■ Consigne A ■
Recopiez le passage de l'extrait sur la peine de mort qui commence par « En 1982, alors » et se poursuit jusqu'à « heures de sa vie. ».

■ Extrait de page ■
"""
La peine de mort n’apporte pas la justice
10 octobre 2024
L’idée selon laquelle la peine de mort permet de rendre justice aux familles des victimes est largement répandue. Cependant, pour Sœur Helen Prejean, qui milite contre la peine de mort, la justice est synonyme d’équité et consiste à donner aux gens ce qu’ils méritent lorsqu’une communauté ou un de ses membres a souffert et a besoin de panser ses plaies.
« Aux États-Unis, nous avons en quelque sorte cette perception que pour rendre justice, il faut punir, faire souffrir et séparer les gens du reste de la famille humaine. Ce n’est pas ça la justice », a-t-elle décrit. Religieuse catholique et défenseuse des droits humains, Sœur Helen Prejean milite pour l’abolition de la peine de mort depuis plus de 30 ans aux États-Unis.
Selon elle, le temps d’attente moyen pour l’application d’une peine de mort, de la condamnation à l’exécution, est de 17 ans. Pour les familles des victimes de meurtres, l’attente est donc longue pour obtenir justice.
Comme l’explique Andrés Pérez, coordonnateur pour la section de l’état de droit et de la démocratie du HCDH, les familles des victimes se sentent dans de nombreux cas à nouveau traumatisées par un autre meurtre lié à leur affaire.
« Pour renforcer la dignité humaine et développer progressivement les droits humains, il est essentiel que nous continuions à construire une culture mondiale qui s’écarte de la violence et de la mort comme prétendue mesure de justice », a-t-il déclaré.
Sœur Helen Prejean a grandi dans le sud des États-Unis ; le Sud ségrégationniste de Jim Crow comme elle l’appelle. Pendant longtemps, elle a vécu sa vie religieuse loin du monde de la justice, en banlieue.
« J’étais déconnectée des gens en prison, et je me suis réveillée », a-t-elle expliqué. « Il est merveilleux de s’éveiller aux besoins de la société, de se rendre compte de ses propres privilèges, de se retrousser les manches et de se mettre au travail. J’ai déménagé dans un quartier afro-américain. »
En 1982, alors qu’elle vivait et travaillait au sein de communautés noires en Louisiane, on lui a proposé d’écrire des lettres à un condamné à mort. Elle pensait qu’elle n’échangerait que quelques lettres, mais deux ans et demi plus tard, elle fut à ses côtés pendant les dernières heures de sa vie.
Il s’appelait Patrick Sonnier et avait été condamné à mort pour le meurtre de deux adolescents en 1977.
"""
■ Données fournies ■
"""
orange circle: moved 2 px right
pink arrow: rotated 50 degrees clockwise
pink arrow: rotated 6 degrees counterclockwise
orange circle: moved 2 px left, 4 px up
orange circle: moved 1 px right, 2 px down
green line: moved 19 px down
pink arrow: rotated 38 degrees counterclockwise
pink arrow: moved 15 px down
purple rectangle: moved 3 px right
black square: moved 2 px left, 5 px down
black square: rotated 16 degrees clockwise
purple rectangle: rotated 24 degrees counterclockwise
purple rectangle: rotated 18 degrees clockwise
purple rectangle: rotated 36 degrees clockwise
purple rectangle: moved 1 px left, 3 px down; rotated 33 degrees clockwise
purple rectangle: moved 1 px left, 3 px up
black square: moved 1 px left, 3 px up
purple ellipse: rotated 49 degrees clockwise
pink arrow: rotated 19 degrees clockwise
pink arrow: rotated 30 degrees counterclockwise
"""
"""
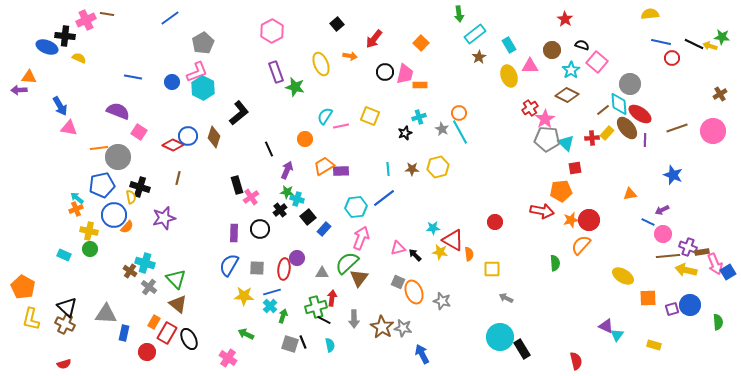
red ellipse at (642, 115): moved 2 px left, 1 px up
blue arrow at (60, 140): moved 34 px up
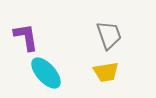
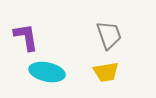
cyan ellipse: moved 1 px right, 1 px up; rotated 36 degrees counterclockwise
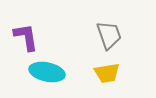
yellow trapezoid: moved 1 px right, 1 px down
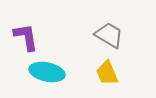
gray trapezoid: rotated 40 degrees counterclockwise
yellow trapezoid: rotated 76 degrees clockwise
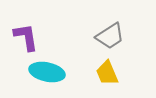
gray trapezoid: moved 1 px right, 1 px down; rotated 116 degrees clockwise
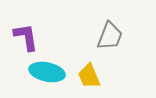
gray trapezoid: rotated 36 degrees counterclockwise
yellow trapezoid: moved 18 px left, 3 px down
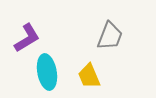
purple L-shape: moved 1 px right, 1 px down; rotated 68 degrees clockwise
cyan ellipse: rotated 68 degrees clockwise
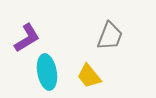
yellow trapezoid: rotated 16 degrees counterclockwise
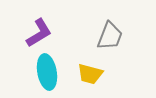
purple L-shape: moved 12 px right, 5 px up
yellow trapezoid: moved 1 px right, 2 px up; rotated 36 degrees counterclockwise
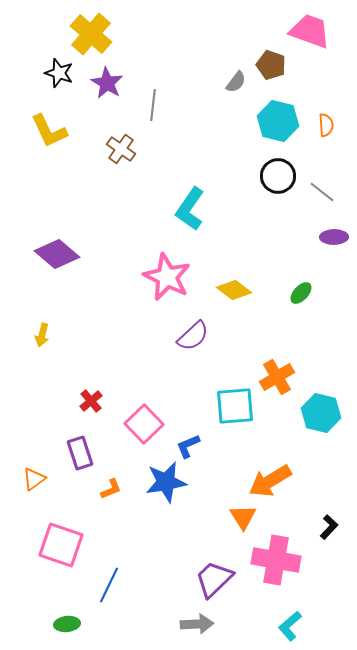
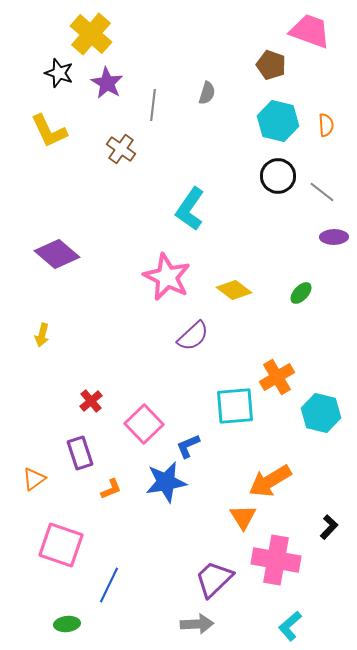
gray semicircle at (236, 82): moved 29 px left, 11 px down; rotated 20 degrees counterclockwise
"""
■ Consigne B ■
Combien de lignes des données ci-dessus contiennent la chaîne « shape », en respectant la casse ? Donnez uniquement le nombre.

■ Réponse rédigée A ■
En 1982, alors qu’elle vivait et travaillait au sein de communautés noires en Louisiane, on lui a proposé d’écrire des lettres à un condamné à mort. Elle pensait qu’elle n’échangerait que quelques lettres, mais deux ans et demi plus tard, elle fut à ses côtés pendant les dernières heures de sa vie.

■ Réponse rédigée B ■
2